As you unfurl into your seat, ready for a spoof of one of the most predictable genres in cinema, Knives Out grabs you by the ankles and swings you around the room, refusing to let you settle until you submit to Rian Johnson's rollercoaster of a send-up.

A murder mystery is nothing without an eclectic cast of characters and Knives Out ticks this box with one of the most impressive ensembles of the year. The entire cast without exception look to be having the time of their lives, with Ana De Armas and Daniel Craig deserving particular praise for their chemistry and much-needed straightness in the face of pantomime.

While Johnson's airtight screenplay is perhaps the film's greatest strength, his direction is not to be overlooked. Every shot feels inspired, his motifs and visuals deliberate and thoughtful, a further establishment of Johnson as one of the most visionary directors working today.

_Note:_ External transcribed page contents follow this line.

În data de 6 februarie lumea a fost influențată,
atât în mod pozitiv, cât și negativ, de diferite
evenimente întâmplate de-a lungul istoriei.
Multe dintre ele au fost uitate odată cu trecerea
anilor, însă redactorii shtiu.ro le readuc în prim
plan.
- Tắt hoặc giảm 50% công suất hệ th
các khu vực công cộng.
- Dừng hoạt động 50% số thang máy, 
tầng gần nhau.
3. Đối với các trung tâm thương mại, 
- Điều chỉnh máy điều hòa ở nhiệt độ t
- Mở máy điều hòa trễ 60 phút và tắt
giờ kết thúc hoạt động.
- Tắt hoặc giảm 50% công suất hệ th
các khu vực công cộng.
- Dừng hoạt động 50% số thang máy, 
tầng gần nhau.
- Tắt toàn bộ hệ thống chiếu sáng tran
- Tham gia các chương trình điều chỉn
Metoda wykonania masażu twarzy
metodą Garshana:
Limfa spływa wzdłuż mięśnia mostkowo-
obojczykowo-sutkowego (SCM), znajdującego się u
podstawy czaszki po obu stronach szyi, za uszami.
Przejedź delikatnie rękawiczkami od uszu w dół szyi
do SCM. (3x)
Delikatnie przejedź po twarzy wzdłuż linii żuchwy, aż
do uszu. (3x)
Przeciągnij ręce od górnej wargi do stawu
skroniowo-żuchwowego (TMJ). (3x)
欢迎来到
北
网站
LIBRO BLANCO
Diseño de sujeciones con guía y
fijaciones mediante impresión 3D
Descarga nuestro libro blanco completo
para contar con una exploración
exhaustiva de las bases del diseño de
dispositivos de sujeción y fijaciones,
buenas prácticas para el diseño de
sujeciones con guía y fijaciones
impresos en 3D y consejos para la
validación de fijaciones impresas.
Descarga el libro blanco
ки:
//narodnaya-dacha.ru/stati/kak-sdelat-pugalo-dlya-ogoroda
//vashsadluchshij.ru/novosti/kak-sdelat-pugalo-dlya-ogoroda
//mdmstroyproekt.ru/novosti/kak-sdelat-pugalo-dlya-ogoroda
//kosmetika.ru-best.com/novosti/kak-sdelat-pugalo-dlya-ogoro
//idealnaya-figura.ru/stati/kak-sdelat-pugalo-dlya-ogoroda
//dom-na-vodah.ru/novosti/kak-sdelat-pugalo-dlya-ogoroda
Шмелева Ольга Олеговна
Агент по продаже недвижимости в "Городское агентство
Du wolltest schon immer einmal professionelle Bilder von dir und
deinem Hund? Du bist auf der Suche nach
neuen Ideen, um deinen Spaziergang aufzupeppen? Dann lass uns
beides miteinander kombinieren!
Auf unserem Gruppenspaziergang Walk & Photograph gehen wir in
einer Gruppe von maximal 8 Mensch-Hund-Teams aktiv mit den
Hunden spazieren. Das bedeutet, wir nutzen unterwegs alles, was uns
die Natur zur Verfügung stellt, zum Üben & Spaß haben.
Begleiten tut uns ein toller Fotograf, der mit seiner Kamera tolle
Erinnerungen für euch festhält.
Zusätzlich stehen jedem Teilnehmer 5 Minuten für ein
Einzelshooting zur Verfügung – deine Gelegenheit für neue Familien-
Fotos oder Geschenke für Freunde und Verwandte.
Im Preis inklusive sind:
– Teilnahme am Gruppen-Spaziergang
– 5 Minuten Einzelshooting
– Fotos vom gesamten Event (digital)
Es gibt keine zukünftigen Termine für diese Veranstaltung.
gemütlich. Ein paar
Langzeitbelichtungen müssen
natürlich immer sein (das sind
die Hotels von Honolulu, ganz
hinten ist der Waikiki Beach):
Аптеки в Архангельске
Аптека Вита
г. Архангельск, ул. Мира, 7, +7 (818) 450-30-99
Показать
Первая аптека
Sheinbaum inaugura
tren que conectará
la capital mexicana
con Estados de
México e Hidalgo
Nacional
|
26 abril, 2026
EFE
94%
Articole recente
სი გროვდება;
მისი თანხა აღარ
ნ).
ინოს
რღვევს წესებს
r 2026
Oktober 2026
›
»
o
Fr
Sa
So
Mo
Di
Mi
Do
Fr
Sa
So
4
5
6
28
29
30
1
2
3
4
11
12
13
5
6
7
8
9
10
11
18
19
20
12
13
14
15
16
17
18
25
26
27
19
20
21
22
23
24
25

Ultimately, for its laudable writing and pick-n-mix of career-best comedic performances, Knives Out is an impossible film to discuss without acknowledgement of the Marples and Poirots that inspired every frame. Is it Airplane! meets Murder On The Orient Express? Not exactly. It's a heartfelt love letter to the murder mystery genre with its tongue planted firmly in its cheek. It demands you laugh with the genre, not at it.

For all its jabs and ironic eye rolls, the film is never content with mere mockery. As much parody as it is homage, Knives Out will make you laugh out loud almost as much as it has you sincerely guessing: whodunnit?